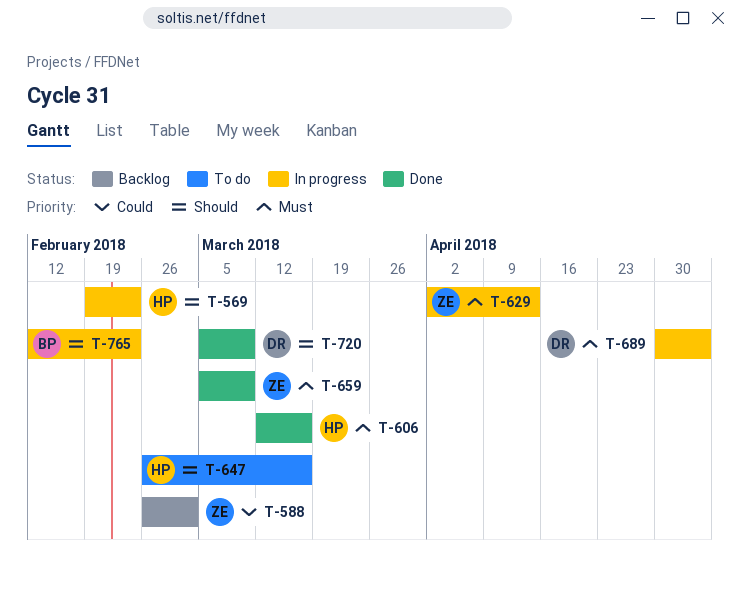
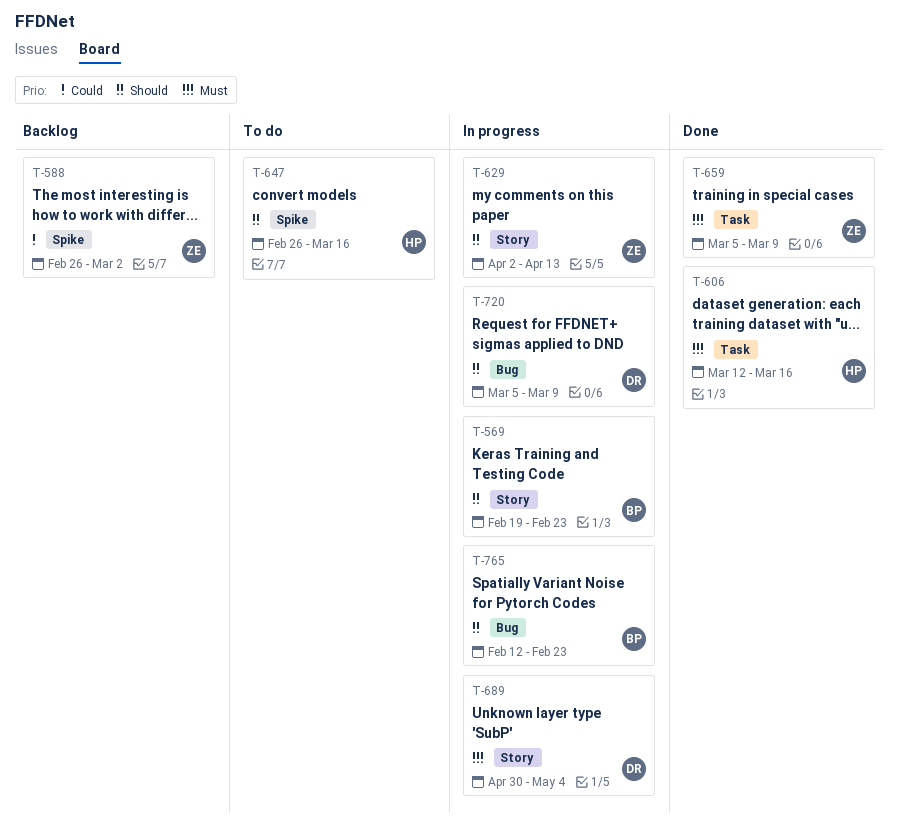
T-569, owner: HP -> BP
T-629, priority: Must -> Should
T-720, status: Done -> In progress

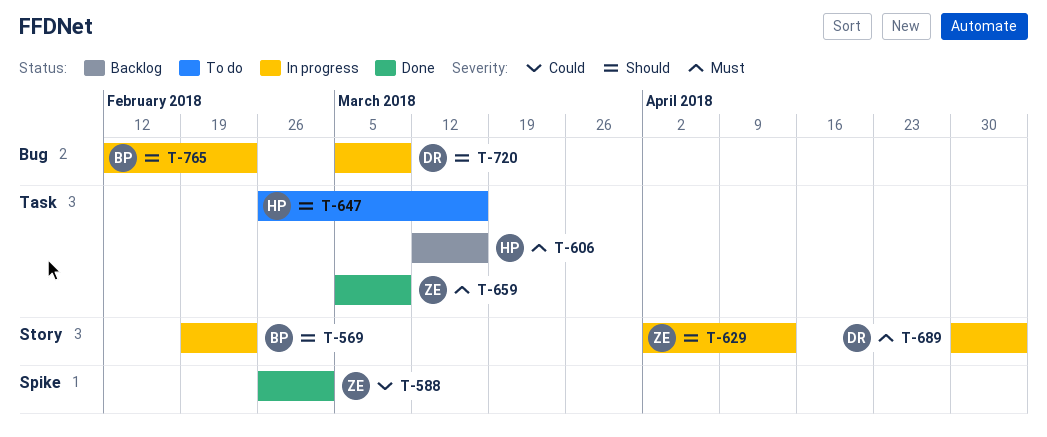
T-588, status: Backlog -> Done
T-606, status: Done -> Backlog
T-647, label: Spike -> Task

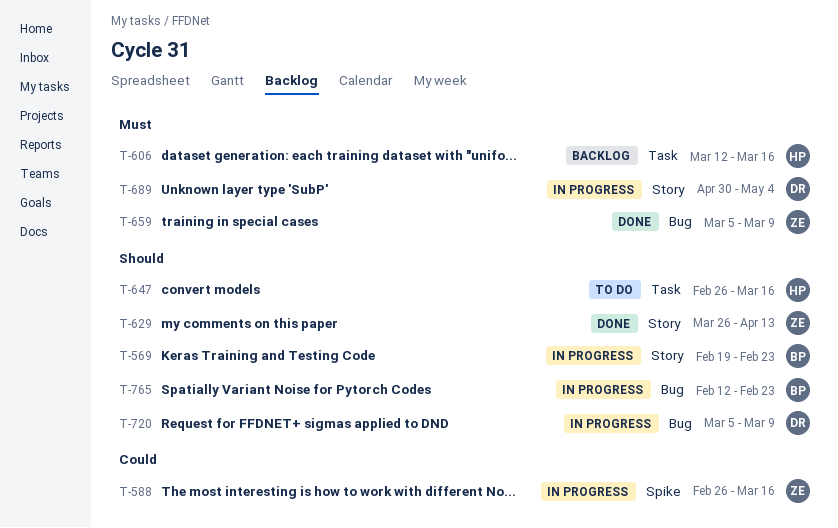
T-588, status: Done -> In progress
T-588, due: Mar 2 -> Mar 16
T-629, status: In progress -> Done
T-629, start: Apr 2 -> Mar 26
T-659, label: Task -> Bug

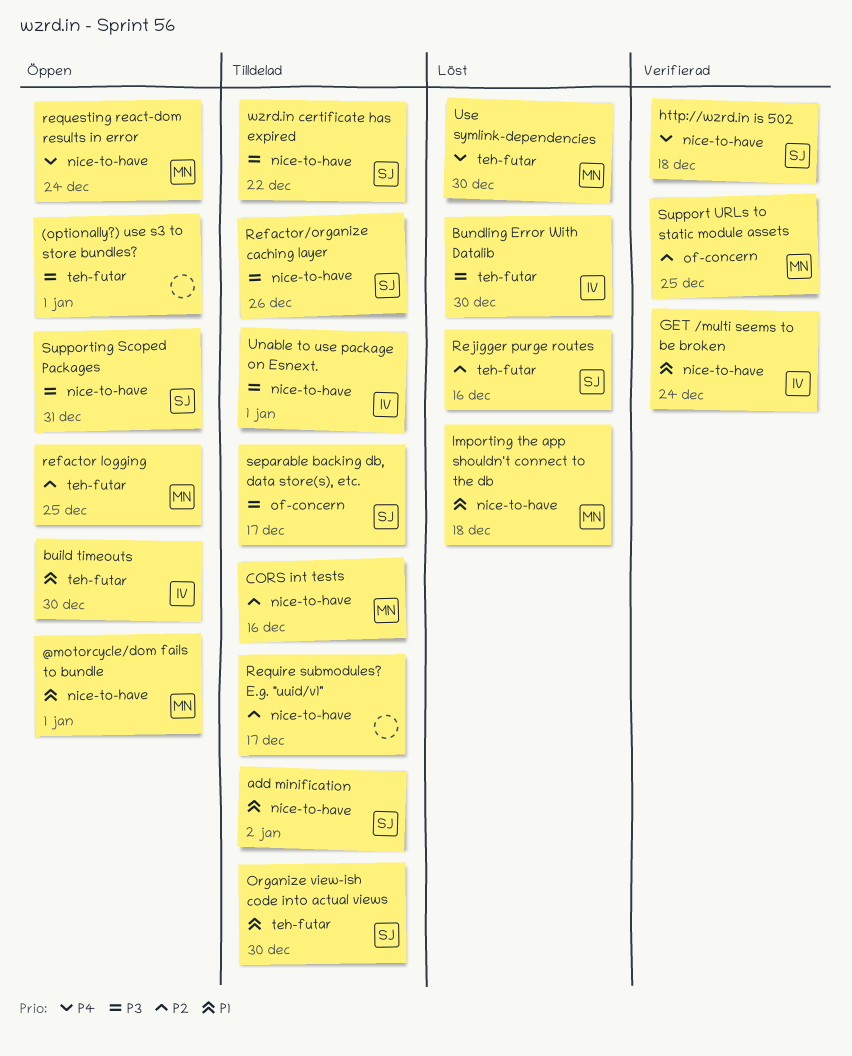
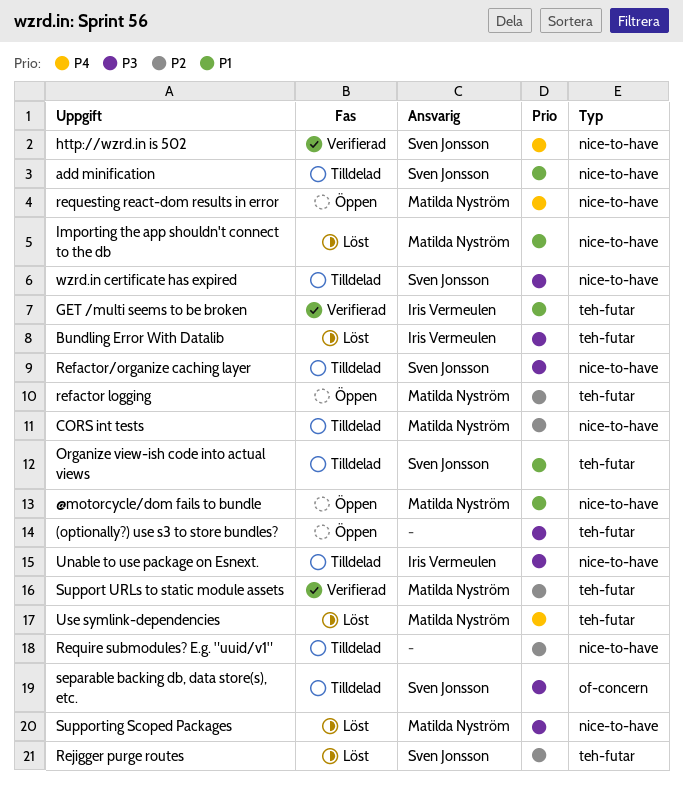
build timeouts: present -> none
GET /multi seems to be broken, label: nice-to-have -> teh-futar
Support URLs to static module assets, label: of-concern -> teh-futar
Supporting Scoped Packages, status: Öppen -> Löst
Supporting Scoped Packages, owner: Sven Jonsson -> Matilda Nyström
===
## [EXERCISE OBJECTIVE]
Copy, without any change, the run of lines from the one with "Support URLs to" through the end of the entries above.

## [FINISHED EXERCISE]
Support URLs to static module assets, label: of-concern -> teh-futar
Supporting Scoped Packages, status: Öppen -> Löst
Supporting Scoped Packages, owner: Sven Jonsson -> Matilda Nyström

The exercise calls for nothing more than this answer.